2. Novel Application of Reinforcement Learning: The use of DPO, a technique from the very recent LLM alignment literature [66], for dynamic, input-aware calibration of a performance model (Section 5, page 6) is a novel domain transfer. Prior work on input-adaptive performance modeling has typically relied on extracting static features or using more traditional online learning methods. Applying a preference-based RL method to learn from "ground-truth is better than prediction" pairs is a genuinely new mechanism for this problem space.

3. Novel Data Synthesis Pipeline: The multi-stage data generation framework (Section 6, page 8) is a more principled and sophisticated approach than prior methods. While individual components like AST-based generation [4] and using intermediate compiler representations [80] exist, the progressive pipeline that starts with general syntactic structures, specializes them for dataflow, and then uses an LLM for semantic diversification is a novel and powerful concept. The inclusion of intermediate reasoning data (Figure 9) inspired by chain-of-thought prompting [78] is a clever way to guide the model, moving beyond simple input-output pairs.

Weaknesses

The weaknesses of the paper, from a novelty perspective, are that many of the underlying mechanisms are imported from the ML/NLP fields, and the gains must be weighed against the significant increase in system complexity.
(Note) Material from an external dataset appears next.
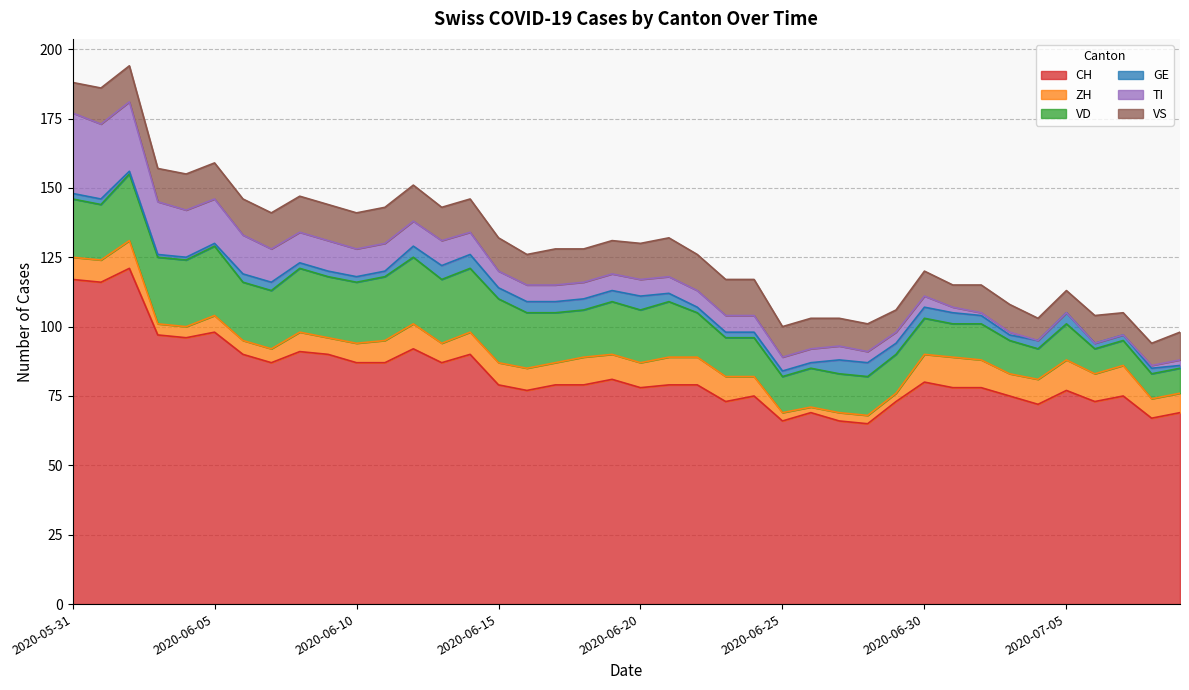

True or false: CH and VD cross at least once.

False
1. Derived, Not Foundational, Novelty: The core ideas are clever adaptations, not fundamental inventions. For example, improving LLM numeracy by isolating digits during tokenization (Section 4.1) is a known technique to improve model arithmetic [16]. The "chain-of-thought" style reasoning in the dataset is borrowed directly from LLM prompting research [78]. The novelty is purely in the application to hardware cost modeling. An expert in LLMs would not find the techniques themselves new, only their target domain.

2. Complexity vs. Benefit Trade-off: The proposed solution is substantially more complex than prior art. It combines a fine-tuned LLM, a reinforcement learning loop with a replay buffer, and a complex multi-stage data synthesizer. The end result, as shown in Table 3, is a reduction in MAPE from 20.0% (TLP) and 28.9% (GNNHLS) to 12.2%. While this is a clear improvement, the "delta" is not an order-of-magnitude leap. A critical assessment must question whether the marginal accuracy improvement justifies the massive increase in framework complexity, training cost, and inference latency (Table 4 shows LLMulator is ~10x slower than GNNHLS). The novelty is high, but its efficiency is questionable.
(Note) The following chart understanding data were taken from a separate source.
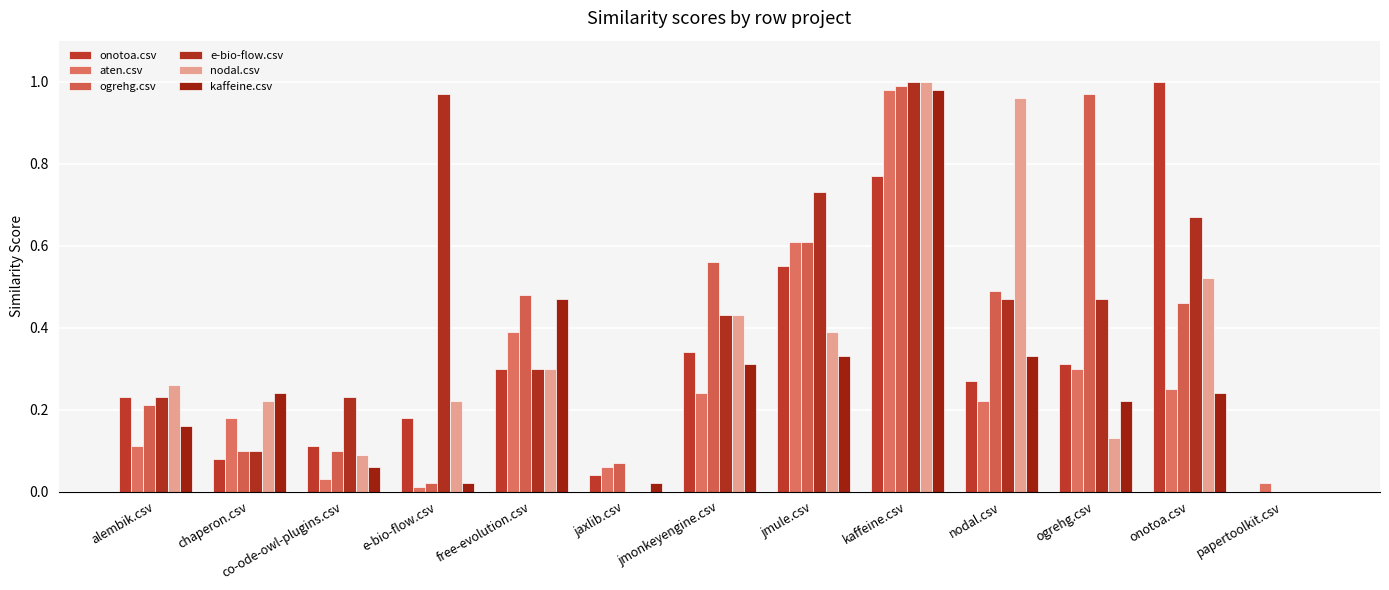

Does the chart contain stacked bars?

No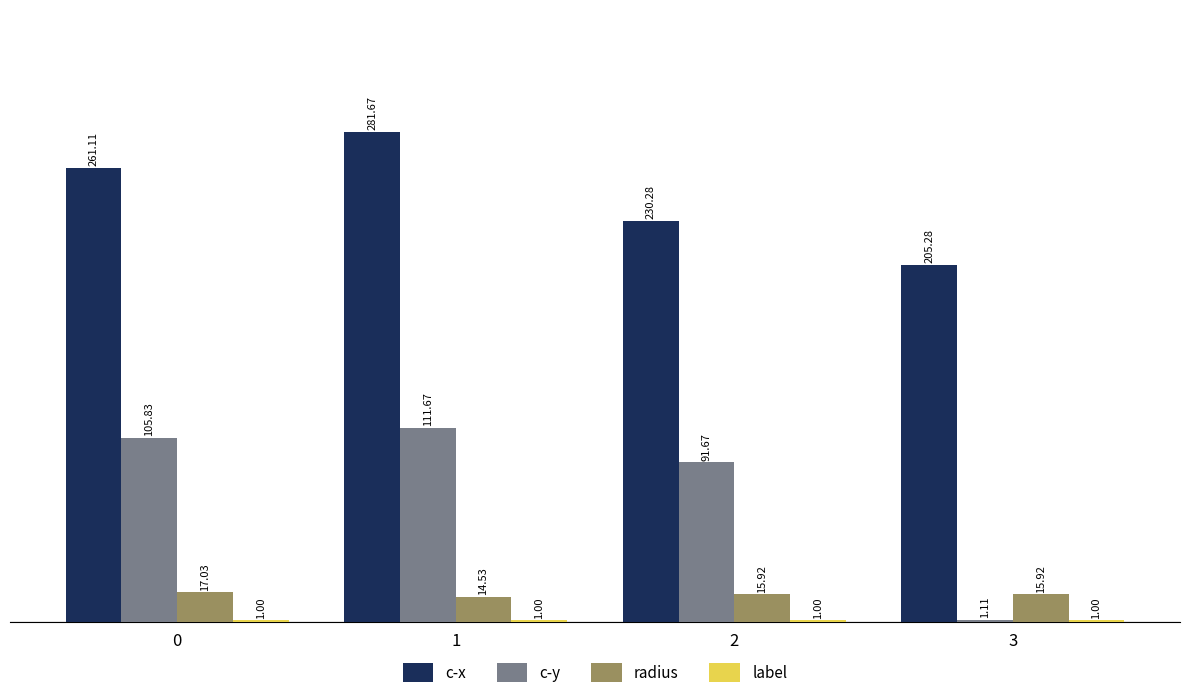

What is the sum of all radius values?

63.4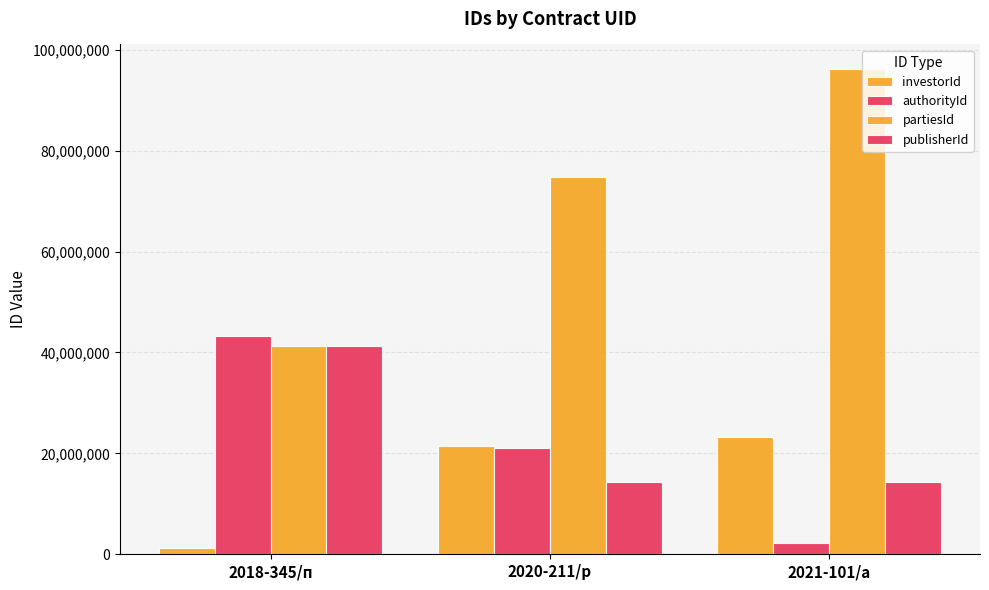

How many bars are there in total?

12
Questions to Address In Rebuttal

1. On Numeric Modeling: The digit-wise categorical output is a novel formulation. However, other methods of converting regression to classification exist, such as quantizing the entire output range into a set of bins. Could the authors clarify why the progressive, digit-by-digit approach is fundamentally superior to a simpler quantization scheme for this problem? Does the sequential dependency modeled between digits provide a crucial inductive bias?

2. On Dynamic Calibration: The choice of DPO is contemporary and interesting. However, it is one of many possible online learning or RL algorithms. Could the authors justify why DPO is uniquely suited for this task compared to, for instance, a simpler online fine-tuning approach on new data points or other RL algorithms like PPO? Is the "preference" aspect of DPO critical, or is it simply a convenient and effective implementation of RL from feedback?
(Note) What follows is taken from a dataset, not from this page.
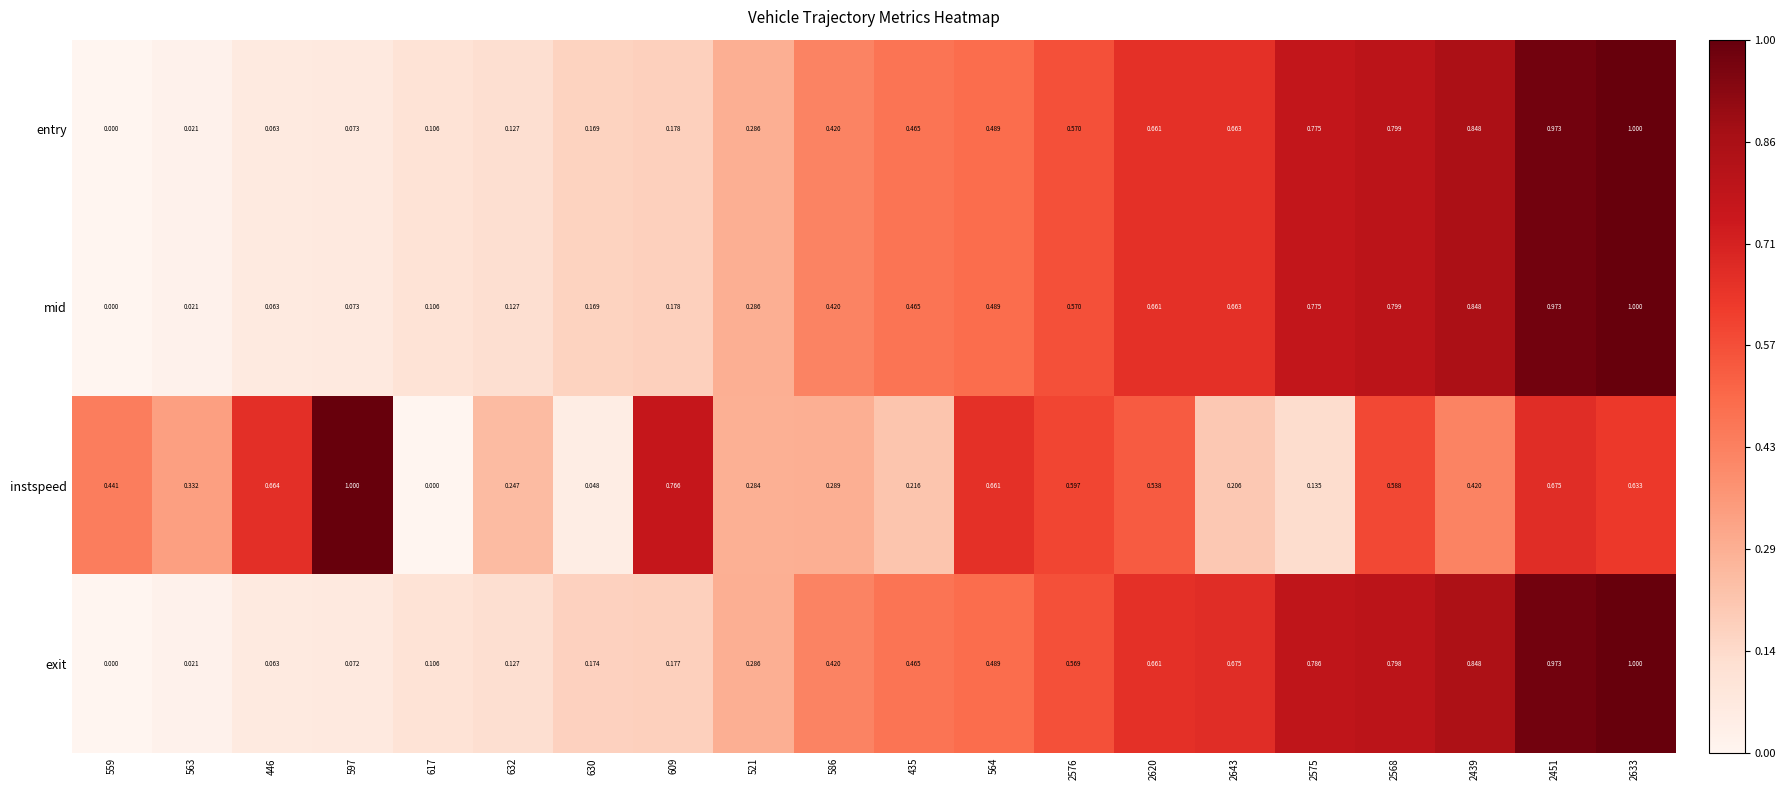

Which series changed the most between 563 and 630?

instspeed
3. On Data Synthesis: The progressive data synthesizer is presented as a key contribution. To substantiate this claim, a more detailed ablation is needed. Table 7 ablates the entire synthesizer, but not its individual stages. Can the authors provide evidence on the marginal contribution of each stage? Specifically, how much does the final, LLM-based generation stage (Section 6.1, page 8) improve performance over a dataset generated only by the AST-based and dataflow-specific stages? This would clarify the novelty and utility of incorporating LLM-based self-augmentation.